* [Task item]: All entries below are to be copied precisely as they appear.

* [Exercise data]:

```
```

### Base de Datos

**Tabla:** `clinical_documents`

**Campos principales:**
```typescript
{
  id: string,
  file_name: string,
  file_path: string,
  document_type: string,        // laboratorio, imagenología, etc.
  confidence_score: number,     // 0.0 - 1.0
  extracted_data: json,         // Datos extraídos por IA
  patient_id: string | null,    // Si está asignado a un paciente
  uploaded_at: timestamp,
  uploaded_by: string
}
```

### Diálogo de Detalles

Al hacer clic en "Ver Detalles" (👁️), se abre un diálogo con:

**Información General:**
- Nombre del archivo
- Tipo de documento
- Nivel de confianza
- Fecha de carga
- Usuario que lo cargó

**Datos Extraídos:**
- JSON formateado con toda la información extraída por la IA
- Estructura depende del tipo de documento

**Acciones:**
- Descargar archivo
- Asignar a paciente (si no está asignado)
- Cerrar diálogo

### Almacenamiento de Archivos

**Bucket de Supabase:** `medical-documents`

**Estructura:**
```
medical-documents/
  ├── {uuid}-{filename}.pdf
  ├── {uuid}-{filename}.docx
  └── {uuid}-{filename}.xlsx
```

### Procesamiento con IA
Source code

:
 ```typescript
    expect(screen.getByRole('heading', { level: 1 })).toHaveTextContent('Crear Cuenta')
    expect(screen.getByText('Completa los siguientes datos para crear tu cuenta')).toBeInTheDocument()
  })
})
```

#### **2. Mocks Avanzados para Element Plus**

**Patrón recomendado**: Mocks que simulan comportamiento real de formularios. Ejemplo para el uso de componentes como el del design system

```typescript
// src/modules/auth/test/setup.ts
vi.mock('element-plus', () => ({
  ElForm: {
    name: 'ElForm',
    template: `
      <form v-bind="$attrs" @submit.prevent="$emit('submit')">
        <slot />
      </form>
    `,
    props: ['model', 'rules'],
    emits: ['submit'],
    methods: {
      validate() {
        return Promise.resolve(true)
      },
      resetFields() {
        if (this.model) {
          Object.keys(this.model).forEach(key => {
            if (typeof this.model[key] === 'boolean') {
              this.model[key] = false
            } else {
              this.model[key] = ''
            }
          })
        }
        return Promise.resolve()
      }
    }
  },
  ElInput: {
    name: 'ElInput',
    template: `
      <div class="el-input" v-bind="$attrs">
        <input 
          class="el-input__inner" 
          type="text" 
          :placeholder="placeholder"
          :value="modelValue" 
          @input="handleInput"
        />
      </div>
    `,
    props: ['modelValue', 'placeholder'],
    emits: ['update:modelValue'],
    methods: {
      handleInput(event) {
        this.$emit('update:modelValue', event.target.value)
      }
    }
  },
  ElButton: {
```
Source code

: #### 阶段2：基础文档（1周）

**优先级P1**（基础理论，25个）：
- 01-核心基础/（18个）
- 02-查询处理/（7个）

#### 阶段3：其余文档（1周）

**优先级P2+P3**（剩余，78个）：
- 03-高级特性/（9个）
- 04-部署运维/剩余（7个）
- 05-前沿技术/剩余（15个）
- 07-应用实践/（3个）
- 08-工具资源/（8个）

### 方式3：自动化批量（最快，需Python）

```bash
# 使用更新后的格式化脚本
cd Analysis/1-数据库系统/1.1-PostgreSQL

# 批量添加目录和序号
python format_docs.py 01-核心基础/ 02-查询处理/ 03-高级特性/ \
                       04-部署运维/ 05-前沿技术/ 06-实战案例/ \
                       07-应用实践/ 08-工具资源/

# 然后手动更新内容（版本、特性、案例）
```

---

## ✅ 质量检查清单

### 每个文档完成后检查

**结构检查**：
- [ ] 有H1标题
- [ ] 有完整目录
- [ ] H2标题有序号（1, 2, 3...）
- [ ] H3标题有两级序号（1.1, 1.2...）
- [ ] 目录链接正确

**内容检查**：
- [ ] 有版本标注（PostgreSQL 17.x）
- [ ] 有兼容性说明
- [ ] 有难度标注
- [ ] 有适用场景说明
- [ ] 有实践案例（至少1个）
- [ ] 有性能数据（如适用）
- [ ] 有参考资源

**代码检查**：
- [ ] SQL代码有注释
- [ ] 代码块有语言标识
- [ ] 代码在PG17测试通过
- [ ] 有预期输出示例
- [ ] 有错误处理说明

* [Solution for this exercise]:
```
```

### Base de Datos

**Tabla:** `clinical_documents`

**Campos principales:**
```typescript
{
  id: string,
  file_name: string,
  file_path: string,
  document_type: string,        // laboratorio, imagenología, etc.
  confidence_score: number,     // 0.0 - 1.0
  extracted_data: json,         // Datos extraídos por IA
  patient_id: string | null,    // Si está asignado a un paciente
  uploaded_at: timestamp,
  uploaded_by: string
}
```

### Diálogo de Detalles

Al hacer clic en "Ver Detalles" (👁️), se abre un diálogo con:

**Información General:**
- Nombre del archivo
- Tipo de documento
- Nivel de confianza
- Fecha de carga
- Usuario que lo cargó

**Datos Extraídos:**
- JSON formateado con toda la información extraída por la IA
- Estructura depende del tipo de documento

**Acciones:**
- Descargar archivo
- Asignar a paciente (si no está asignado)
- Cerrar diálogo

### Almacenamiento de Archivos

**Bucket de Supabase:** `medical-documents`

**Estructura:**
```
medical-documents/
  ├── {uuid}-{filename}.pdf
  ├── {uuid}-{filename}.docx
  └── {uuid}-{filename}.xlsx
```

### Procesamiento con IA
Source code

:
 ```typescript
    expect(screen.getByRole('heading', { level: 1 })).toHaveTextContent('Crear Cuenta')
    expect(screen.getByText('Completa los siguientes datos para crear tu cuenta')).toBeInTheDocument()
  })
})
```

#### **2. Mocks Avanzados para Element Plus**

**Patrón recomendado**: Mocks que simulan comportamiento real de formularios. Ejemplo para el uso de componentes como el del design system

```typescript
// src/modules/auth/test/setup.ts
vi.mock('element-plus', () => ({
  ElForm: {
    name: 'ElForm',
    template: `
      <form v-bind="$attrs" @submit.prevent="$emit('submit')">
        <slot />
      </form>
    `,
    props: ['model', 'rules'],
    emits: ['submit'],
    methods: {
      validate() {
        return Promise.resolve(true)
      },
      resetFields() {
        if (this.model) {
          Object.keys(this.model).forEach(key => {
            if (typeof this.model[key] === 'boolean') {
              this.model[key] = false
            } else {
              this.model[key] = ''
            }
          })
        }
        return Promise.resolve()
      }
    }
  },
  ElInput: {
    name: 'ElInput',
    template: `
      <div class="el-input" v-bind="$attrs">
        <input 
          class="el-input__inner" 
          type="text" 
          :placeholder="placeholder"
          :value="modelValue" 
          @input="handleInput"
        />
      </div>
    `,
    props: ['modelValue', 'placeholder'],
    emits: ['update:modelValue'],
    methods: {
      handleInput(event) {
        this.$emit('update:modelValue', event.target.value)
      }
    }
  },
  ElButton: {
```
Source code

: #### 阶段2：基础文档（1周）

**优先级P1**（基础理论，25个）：
- 01-核心基础/（18个）
- 02-查询处理/（7个）

#### 阶段3：其余文档（1周）

**优先级P2+P3**（剩余，78个）：
- 03-高级特性/（9个）
- 04-部署运维/剩余（7个）
- 05-前沿技术/剩余（15个）
- 07-应用实践/（3个）
- 08-工具资源/（8个）

### 方式3：自动化批量（最快，需Python）

```bash
# 使用更新后的格式化脚本
cd Analysis/1-数据库系统/1.1-PostgreSQL

# 批量添加目录和序号
python format_docs.py 01-核心基础/ 02-查询处理/ 03-高级特性/ \
                       04-部署运维/ 05-前沿技术/ 06-实战案例/ \
                       07-应用实践/ 08-工具资源/

# 然后手动更新内容（版本、特性、案例）
```

---

## ✅ 质量检查清单

### 每个文档完成后检查

**结构检查**：
- [ ] 有H1标题
- [ ] 有完整目录
- [ ] H2标题有序号（1, 2, 3...）
- [ ] H3标题有两级序号（1.1, 1.2...）
- [ ] 目录链接正确

**内容检查**：
- [ ] 有版本标注（PostgreSQL 17.x）
- [ ] 有兼容性说明
- [ ] 有难度标注
- [ ] 有适用场景说明
- [ ] 有实践案例（至少1个）
- [ ] 有性能数据（如适用）
- [ ] 有参考资源

**代码检查**：
- [ ] SQL代码有注释
- [ ] 代码块有语言标识
- [ ] 代码在PG17测试通过
- [ ] 有预期输出示例
- [ ] 有错误处理说明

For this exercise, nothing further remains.